Description

Airborne is how William F. Buckley, Jr. describes his sail across the wide Atlantic with his son and five friends. The trip, for fifteen years a dream, for fifteen months a planned operation, was always a risk: one doesn’t set out haphazardly in a small sailboat across 4,400 miles of ocean, and Buckley’s account of perils of the sea as experienced by himself since he acquired his first sailboat at age thirteen is at once graphic, instructive, and terrifying. But, we learn quickly, the concern is mostly for the prospect of thirty days and thirty nights away from the cosmopolitan jungle to which he and his friends are accustomed; their lair, so to speak. But it happened: notwithstanding vicissitudes amusing, annoying, and even dangerous, suddenly the schooner, and the entire trip, were airborne, and the experience resulted in a fusion of hopes, fears, ambitions, and pleasures that lifts the book from the category of mere chronicles of the sea, into a chronicle of our time, a passage of the spirit.

Reviews

Buckley’s long-praised wit naturally shines through in the story of a long-planned Atlantic crossing from Miami, Florida, to Spain, with stops in Bermuda and the Azores, aboard his 60-foot ketch Cyrano, his favorite of the boats he owned over his lifetime, according to his son Christopher.

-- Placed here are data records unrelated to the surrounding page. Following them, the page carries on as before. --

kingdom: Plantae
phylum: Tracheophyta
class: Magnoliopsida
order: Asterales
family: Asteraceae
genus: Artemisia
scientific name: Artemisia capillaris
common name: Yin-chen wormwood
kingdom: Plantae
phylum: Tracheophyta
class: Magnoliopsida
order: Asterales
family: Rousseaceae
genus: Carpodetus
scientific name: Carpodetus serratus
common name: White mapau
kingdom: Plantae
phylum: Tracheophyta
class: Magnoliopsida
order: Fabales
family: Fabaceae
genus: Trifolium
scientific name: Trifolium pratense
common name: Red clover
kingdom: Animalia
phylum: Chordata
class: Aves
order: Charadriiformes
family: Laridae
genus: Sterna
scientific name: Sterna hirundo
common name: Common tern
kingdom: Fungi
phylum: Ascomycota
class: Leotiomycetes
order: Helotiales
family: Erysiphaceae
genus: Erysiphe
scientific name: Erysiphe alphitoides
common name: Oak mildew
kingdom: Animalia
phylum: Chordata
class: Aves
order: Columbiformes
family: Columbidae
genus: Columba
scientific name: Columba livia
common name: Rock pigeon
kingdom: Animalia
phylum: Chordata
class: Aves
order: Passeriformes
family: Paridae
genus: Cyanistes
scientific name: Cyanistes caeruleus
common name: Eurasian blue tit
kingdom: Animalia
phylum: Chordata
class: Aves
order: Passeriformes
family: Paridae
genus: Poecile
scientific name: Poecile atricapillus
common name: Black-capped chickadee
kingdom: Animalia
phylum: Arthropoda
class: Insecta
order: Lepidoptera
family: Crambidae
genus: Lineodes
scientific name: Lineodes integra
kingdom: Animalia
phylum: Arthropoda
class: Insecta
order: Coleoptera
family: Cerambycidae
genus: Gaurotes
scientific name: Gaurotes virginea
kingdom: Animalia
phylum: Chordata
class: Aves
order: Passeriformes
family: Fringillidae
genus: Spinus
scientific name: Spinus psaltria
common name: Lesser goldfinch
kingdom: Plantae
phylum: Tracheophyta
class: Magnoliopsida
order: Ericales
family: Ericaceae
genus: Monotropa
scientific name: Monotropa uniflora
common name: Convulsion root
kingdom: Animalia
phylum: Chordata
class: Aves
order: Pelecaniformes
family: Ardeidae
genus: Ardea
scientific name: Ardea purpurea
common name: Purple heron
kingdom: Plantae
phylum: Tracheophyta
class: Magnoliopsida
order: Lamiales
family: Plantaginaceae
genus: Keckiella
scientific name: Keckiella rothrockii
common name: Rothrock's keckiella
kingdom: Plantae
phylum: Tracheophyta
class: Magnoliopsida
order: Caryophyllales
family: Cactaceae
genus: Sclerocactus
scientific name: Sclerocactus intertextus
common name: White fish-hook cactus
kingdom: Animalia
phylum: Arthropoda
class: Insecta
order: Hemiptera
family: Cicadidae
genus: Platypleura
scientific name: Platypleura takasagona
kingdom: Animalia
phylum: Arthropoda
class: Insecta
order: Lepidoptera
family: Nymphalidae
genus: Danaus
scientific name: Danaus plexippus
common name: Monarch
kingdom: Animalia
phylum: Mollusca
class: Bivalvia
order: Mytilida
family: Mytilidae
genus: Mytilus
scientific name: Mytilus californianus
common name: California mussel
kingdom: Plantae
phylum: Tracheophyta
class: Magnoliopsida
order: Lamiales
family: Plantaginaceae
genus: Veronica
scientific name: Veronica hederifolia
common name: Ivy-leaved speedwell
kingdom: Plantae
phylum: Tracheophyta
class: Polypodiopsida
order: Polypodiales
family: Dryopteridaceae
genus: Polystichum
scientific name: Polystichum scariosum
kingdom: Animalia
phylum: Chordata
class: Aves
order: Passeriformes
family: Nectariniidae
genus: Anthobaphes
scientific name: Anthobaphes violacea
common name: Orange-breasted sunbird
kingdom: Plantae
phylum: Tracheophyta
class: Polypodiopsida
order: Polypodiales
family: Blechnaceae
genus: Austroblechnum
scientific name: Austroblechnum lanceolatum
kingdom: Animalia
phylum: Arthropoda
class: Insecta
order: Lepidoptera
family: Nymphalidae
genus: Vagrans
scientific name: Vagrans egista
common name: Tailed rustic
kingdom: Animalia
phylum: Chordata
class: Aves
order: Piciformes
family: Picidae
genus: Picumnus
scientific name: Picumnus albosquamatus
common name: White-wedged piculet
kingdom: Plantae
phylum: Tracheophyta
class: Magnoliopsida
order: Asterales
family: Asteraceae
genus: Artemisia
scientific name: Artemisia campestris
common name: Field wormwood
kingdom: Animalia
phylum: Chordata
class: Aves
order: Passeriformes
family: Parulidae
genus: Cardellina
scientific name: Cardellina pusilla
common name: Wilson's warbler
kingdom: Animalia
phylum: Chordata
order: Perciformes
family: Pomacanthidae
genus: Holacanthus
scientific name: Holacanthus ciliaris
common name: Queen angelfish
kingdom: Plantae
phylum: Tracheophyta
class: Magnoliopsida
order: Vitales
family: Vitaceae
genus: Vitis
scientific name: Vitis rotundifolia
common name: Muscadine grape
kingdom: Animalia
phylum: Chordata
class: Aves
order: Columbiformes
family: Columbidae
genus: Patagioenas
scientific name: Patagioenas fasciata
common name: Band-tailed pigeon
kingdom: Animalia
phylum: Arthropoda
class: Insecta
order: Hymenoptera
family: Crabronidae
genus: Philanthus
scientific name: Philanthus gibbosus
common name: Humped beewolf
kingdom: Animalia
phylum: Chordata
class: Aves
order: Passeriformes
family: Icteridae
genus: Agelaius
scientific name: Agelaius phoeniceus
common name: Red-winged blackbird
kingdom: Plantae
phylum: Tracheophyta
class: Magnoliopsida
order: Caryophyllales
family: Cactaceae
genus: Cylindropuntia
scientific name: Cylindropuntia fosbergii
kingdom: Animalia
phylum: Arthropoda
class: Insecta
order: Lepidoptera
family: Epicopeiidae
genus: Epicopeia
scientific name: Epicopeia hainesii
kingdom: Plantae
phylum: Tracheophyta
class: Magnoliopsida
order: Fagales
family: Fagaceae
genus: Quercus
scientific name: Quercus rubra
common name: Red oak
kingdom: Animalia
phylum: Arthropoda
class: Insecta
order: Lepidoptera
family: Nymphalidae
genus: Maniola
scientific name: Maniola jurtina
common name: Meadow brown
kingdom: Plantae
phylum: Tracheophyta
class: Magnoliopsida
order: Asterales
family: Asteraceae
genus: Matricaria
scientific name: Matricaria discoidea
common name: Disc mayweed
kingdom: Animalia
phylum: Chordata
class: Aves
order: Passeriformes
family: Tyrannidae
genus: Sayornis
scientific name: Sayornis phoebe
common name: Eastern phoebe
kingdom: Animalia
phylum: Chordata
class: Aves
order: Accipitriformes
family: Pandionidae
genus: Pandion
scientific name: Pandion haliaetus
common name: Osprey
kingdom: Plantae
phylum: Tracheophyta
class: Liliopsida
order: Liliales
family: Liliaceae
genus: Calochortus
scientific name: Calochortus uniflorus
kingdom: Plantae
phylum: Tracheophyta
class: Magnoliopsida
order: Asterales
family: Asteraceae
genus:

But along with that wit Buckley delivers one of the more realistic glimpses at sailing, without glossing over the unpleasant parts, that can be found in nonfiction sailing books. . . . Christopher, who wrote his own book related to the trip, brings moments of delight, but none more pleasurable than the new foreword, which is reason enough to upgrade to the new version of the book.